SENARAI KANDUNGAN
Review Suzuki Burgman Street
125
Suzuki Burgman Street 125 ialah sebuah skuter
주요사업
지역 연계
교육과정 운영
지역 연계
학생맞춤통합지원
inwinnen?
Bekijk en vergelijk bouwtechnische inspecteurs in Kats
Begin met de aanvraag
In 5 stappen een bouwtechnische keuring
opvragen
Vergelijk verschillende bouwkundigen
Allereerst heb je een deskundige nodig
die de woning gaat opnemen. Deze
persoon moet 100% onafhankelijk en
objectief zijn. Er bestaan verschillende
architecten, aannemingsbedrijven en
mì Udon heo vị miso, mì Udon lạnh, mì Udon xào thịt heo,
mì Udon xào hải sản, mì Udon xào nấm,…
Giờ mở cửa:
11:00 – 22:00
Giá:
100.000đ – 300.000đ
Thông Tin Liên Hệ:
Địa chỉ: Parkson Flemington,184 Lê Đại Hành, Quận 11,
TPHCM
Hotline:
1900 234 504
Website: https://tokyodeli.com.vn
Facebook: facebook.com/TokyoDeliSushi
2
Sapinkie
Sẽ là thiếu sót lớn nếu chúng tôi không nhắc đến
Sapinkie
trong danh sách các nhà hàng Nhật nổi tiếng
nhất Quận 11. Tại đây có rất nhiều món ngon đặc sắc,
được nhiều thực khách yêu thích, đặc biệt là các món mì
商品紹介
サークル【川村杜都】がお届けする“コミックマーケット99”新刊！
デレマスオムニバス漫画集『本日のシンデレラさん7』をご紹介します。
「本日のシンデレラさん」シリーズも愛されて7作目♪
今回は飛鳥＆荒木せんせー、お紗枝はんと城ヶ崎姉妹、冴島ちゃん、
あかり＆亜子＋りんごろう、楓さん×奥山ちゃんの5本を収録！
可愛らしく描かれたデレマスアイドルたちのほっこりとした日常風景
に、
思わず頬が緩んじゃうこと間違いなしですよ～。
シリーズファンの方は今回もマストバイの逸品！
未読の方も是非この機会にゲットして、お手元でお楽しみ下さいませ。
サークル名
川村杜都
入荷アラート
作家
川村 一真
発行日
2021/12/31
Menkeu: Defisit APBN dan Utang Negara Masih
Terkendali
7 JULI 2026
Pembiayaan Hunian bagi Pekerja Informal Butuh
★ ★ ★ ★ ★ ★ ★
→ **Try it**:
After reading through the material, print all of it again exactly.

→ **Task answer**:
SENARAI KANDUNGAN
Review Suzuki Burgman Street
125
Suzuki Burgman Street 125 ialah sebuah skuter
주요사업
지역 연계
교육과정 운영
지역 연계
학생맞춤통합지원
inwinnen?
Bekijk en vergelijk bouwtechnische inspecteurs in Kats
Begin met de aanvraag
In 5 stappen een bouwtechnische keuring
opvragen
Vergelijk verschillende bouwkundigen
Allereerst heb je een deskundige nodig
die de woning gaat opnemen. Deze
persoon moet 100% onafhankelijk en
objectief zijn. Er bestaan verschillende
architecten, aannemingsbedrijven en
mì Udon heo vị miso, mì Udon lạnh, mì Udon xào thịt heo,
mì Udon xào hải sản, mì Udon xào nấm,…
Giờ mở cửa:
11:00 – 22:00
Giá:
100.000đ – 300.000đ
Thông Tin Liên Hệ:
Địa chỉ: Parkson Flemington,184 Lê Đại Hành, Quận 11,
TPHCM
Hotline:
1900 234 504
Website: https://tokyodeli.com.vn
Facebook: facebook.com/TokyoDeliSushi
2
Sapinkie
Sẽ là thiếu sót lớn nếu chúng tôi không nhắc đến
Sapinkie
trong danh sách các nhà hàng Nhật nổi tiếng
nhất Quận 11. Tại đây có rất nhiều món ngon đặc sắc,
được nhiều thực khách yêu thích, đặc biệt là các món mì
商品紹介
サークル【川村杜都】がお届けする“コミックマーケット99”新刊！
デレマスオムニバス漫画集『本日のシンデレラさん7』をご紹介します。
「本日のシンデレラさん」シリーズも愛されて7作目♪
今回は飛鳥＆荒木せんせー、お紗枝はんと城ヶ崎姉妹、冴島ちゃん、
あかり＆亜子＋りんごろう、楓さん×奥山ちゃんの5本を収録！
可愛らしく描かれたデレマスアイドルたちのほっこりとした日常風景
に、
思わず頬が緩んじゃうこと間違いなしですよ～。
シリーズファンの方は今回もマストバイの逸品！
未読の方も是非この機会にゲットして、お手元でお楽しみ下さいませ。
サークル名
川村杜都
入荷アラート
作家
川村 一真
発行日
2021/12/31
Menkeu: Defisit APBN dan Utang Negara Masih
Terkendali
7 JULI 2026
Pembiayaan Hunian bagi Pekerja Informal Butuh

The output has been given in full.